### SELECTED EXTRACT
The opening scene of Tyrannosaur is Joseph (Peter Mullan) storming out of a bar, swearing up a storm, mad at something and takes his anger out on his best friend; his trusting dog. Visibly shaken by this, Joseph goes home to mourn his friend and buries him. Peter finds himself passed out in front of a thrift shop where the owner, Hannah (Olivia Colman), takes him in. Despite the kindness she shows him, Joseph lashes out at Hannah and we see a man that is mad at everything and cannot seem to control it. Hannah and Joseph form an unlikely friendship as we learn the secrets of their lives and understand why they connect.

A difficult movie to put into words, Tyrannosaur is one of the most powerful films I’ve ever seen. I was unsure where the film would take me but I can safely say that I was not expecting where we ended up. Joseph is such an unlikable human being and yet there is such extreme sadness waiting just beneath his raging exterior. Peter Mullan does such a frightening and gentle portrayal that leaves you wondering if Joseph is someone you should be rooting for or not. Olivia Colman also gives a fantastic performance and her character surprises even more than Joseph.

### DIRECTIVE A
List every place where the plot summary in the review of Tyrannosaur puts Joseph.
### DIRECTIVE B
Pick up the review of the film Tyrannosaur after its final sentence and continue it.

### DATA FOR ANALYSIS

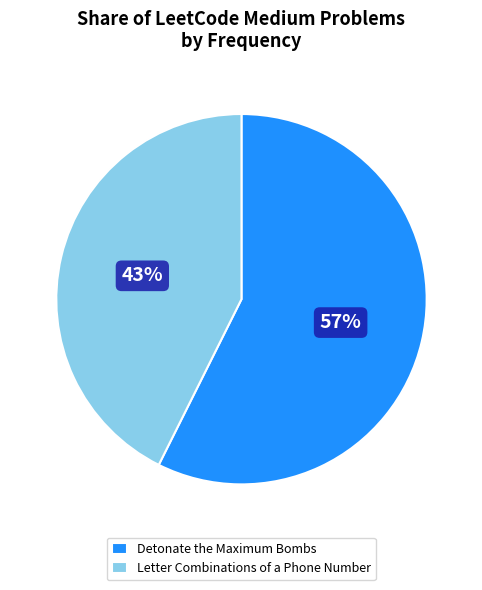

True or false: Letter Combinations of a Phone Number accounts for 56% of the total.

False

* * *

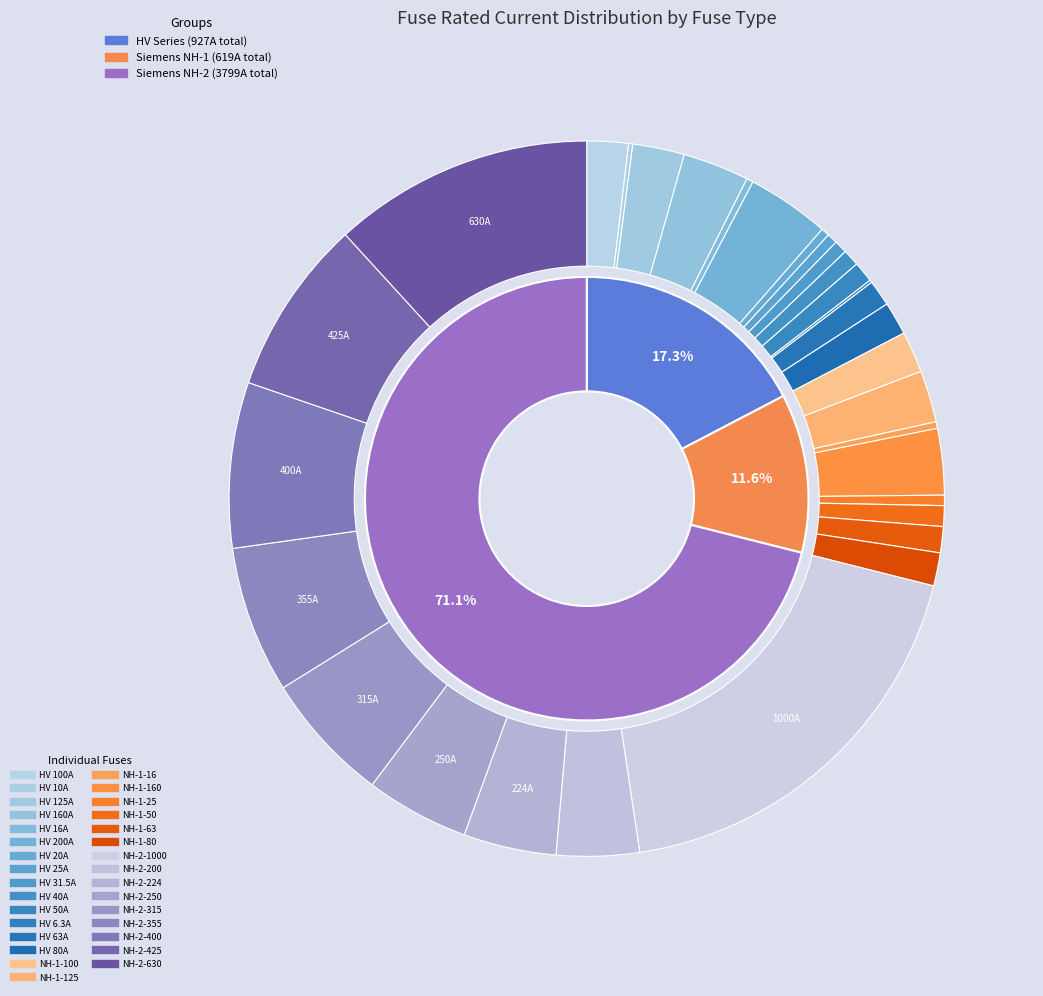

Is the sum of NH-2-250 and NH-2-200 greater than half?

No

### EXERCISE RESULT A
A bar, his home, and the front of a thrift shop.

### EXERCISE RESULT B
When I found out the meaning behind the title of Tyrannosaur, I was floored. It is but one of the powerful moments in Tyrannosaur that will likely leave its imprint on you. I found myself completely engrossed in the film and several scenes were like sledgehammers to the chest. It’s hard to say I enjoyed watching it, but like Steve McQueen’s films Hunger and Shame, there is a beauty in all the ugly things happening on screen. I would be hard pressed to watch Tyrannosaur again anytime soon, but I would definitely recommend it.

I give it 4 sledgehammering sheds out of 5.